How can I solve this issue? I think it would be better if I patch the script to use the install command but I am not sure how can I integrate that kind of workflow with lots of tar archives that includes lots of subdirectories.

P.S. : I use an LXC-based non-privileged ubuntu container in Proxmox VE as the build host. I don't know if it may affect something but wanted to mention it just in case.

Best regards,
Umut Ediz


Chuck Wolber
 

On Sun, Oct 16, 2022 at 12:13 PM <umut@...> wrote:

%< SNIP %<
 
I tried various options of tar to extract these files with different UID and GID with no success.
How can I solve this issue? I think it would be better if I patch the script to use the install command but I am not sure how can I integrate that kind of workflow with lots of tar archives that includes lots of subdirectories.

You were unclear about which tar options you tried, so it makes me wonder if you tried --no-same-owner. I use that in a number of places in my builds and it works just fine.

..Ch:W..

--
"Perfection must be reached by degrees; she requires the slow hand of time." - Voltaire


Martin Jansa
 


On Sun, Oct 16, 2022 at 9:13 PM <umut@...> wrote:
Hi,
I am working on a project that uses some proprietary layers from a 3rd party. These layers provide tar archives that include prebuilt binaries of some packages and these archives cause host-user-contaminated warnings. Since I only have the root user in my target system, and since I changed the UID/GID of my build user I assume it is not a false-positive. So, I dug a bit to find and resolve the issue and find the function that installs binaries. The function only extracts a tar archive to the ${D} directory with the command below, nothing else. No fakeroot, no management of ownership/permissions.
tar -xjvf $prebuiltdir/${TARGET}/${PN}/${PN}-binaries.tar -C ${D}
I tried various options of tar to extract these files with different UID and GID with no success.
How can I solve this issue? I think it would be better if I patch the script to use the install command but I am not sure how can I integrate that kind of workflow with lots of tar archives that includes lots of subdirectories.

P.S. : I use an LXC-based non-privileged ubuntu container in Proxmox VE as the build host. I don't know if it may affect something but wanted to mention it just in case.

Best regards,
Umut Ediz



Umut Ediz
 

I also tried chown but I am getting permission errors. But I thought this should not be the case since these commands are running under fake root… But I found out this is not the case since these operations running in a custom task rather than do_install so fakeroot usage should be explicit, afaik. I tried to add fakeroot prefix to the related function and updated the task dependency but still I get permission errors.
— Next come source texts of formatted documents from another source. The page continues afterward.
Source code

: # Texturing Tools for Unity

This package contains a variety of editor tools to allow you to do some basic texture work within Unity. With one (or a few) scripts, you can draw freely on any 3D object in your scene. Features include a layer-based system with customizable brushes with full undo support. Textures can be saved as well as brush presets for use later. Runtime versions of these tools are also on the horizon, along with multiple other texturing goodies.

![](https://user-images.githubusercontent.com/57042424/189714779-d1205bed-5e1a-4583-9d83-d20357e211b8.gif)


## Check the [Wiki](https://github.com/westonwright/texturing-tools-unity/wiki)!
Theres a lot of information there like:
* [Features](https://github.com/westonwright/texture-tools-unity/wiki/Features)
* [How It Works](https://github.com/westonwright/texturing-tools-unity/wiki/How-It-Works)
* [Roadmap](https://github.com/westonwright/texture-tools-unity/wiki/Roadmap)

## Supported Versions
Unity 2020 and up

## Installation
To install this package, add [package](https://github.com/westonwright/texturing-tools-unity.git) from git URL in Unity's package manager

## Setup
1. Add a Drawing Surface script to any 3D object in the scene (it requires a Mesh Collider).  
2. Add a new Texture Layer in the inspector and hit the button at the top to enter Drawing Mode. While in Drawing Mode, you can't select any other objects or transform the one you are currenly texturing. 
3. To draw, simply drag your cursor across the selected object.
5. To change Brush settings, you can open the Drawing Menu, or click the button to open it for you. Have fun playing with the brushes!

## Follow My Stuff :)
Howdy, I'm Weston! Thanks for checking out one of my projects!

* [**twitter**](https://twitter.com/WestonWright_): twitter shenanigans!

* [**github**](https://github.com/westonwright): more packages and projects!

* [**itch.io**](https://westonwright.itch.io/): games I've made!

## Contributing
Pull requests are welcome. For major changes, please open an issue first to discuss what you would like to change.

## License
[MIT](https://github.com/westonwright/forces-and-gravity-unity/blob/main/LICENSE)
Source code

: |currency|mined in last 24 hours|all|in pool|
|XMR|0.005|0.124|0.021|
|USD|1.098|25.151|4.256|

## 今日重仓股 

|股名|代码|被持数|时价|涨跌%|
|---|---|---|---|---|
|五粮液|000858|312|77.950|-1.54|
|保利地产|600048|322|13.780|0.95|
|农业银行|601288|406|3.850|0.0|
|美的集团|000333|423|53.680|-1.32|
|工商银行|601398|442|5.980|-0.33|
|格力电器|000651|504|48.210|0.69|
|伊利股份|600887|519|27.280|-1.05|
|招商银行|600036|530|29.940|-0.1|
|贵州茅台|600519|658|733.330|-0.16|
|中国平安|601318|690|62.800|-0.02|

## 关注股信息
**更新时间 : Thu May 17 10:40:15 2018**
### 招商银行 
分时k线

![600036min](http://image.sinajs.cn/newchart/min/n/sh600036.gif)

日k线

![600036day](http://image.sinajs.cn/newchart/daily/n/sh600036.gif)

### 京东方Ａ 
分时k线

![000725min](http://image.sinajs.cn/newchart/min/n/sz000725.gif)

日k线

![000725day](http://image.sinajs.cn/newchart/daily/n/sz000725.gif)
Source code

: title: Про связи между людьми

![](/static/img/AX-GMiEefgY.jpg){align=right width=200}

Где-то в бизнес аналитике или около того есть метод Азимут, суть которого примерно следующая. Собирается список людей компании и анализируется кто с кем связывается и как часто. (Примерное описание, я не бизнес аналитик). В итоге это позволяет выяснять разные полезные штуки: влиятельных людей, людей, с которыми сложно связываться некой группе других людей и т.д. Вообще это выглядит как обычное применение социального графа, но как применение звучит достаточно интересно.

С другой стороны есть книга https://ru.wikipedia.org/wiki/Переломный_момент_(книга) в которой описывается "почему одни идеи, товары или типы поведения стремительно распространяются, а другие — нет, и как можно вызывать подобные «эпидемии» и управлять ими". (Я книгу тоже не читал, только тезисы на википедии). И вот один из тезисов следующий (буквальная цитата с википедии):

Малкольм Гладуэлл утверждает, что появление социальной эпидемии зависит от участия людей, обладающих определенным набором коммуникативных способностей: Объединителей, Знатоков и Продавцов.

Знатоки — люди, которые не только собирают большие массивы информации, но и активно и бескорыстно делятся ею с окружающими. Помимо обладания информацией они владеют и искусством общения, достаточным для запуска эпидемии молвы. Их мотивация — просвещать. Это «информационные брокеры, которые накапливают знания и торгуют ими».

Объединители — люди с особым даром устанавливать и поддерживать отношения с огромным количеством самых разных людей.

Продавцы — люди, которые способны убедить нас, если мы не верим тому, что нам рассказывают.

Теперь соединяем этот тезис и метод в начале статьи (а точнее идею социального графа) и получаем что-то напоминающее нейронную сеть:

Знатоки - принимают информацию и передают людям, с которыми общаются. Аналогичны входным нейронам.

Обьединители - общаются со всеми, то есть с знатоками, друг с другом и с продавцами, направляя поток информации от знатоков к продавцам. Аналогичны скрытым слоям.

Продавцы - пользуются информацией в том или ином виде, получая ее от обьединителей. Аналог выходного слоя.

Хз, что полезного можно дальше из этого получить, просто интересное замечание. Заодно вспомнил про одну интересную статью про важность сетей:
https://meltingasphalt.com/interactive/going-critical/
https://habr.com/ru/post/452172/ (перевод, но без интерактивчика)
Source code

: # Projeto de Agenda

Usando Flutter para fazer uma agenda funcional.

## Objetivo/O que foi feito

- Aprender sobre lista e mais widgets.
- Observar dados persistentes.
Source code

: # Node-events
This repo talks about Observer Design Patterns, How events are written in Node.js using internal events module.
On 16 Oct 2022, at 22:51, Martin Jansa <martin.jansa@...> wrote:


On Sun, Oct 16, 2022 at 9:13 PM <umut@...> wrote:
Hi,
I am working on a project that uses some proprietary layers from a 3rd party. These layers provide tar archives that include prebuilt binaries of some packages and these archives cause host-user-contaminated warnings. Since I only have the root user in my target system, and since I changed the UID/GID of my build user I assume it is not a false-positive. So, I dug a bit to find and resolve the issue and find the function that installs binaries. The function only extracts a tar archive to the ${D} directory with the command below, nothing else. No fakeroot, no management of ownership/permissions.
tar -xjvf $prebuiltdir/${TARGET}/${PN}/${PN}-binaries.tar -C ${D}
I tried various options of tar to extract these files with different UID and GID with no success.
How can I solve this issue? I think it would be better if I patch the script to use the install command but I am not sure how can I integrate that kind of workflow with lots of tar archives that includes lots of subdirectories.

P.S. : I use an LXC-based non-privileged ubuntu container in Proxmox VE as the build host. I don't know if it may affect something but wanted to mention it just in case.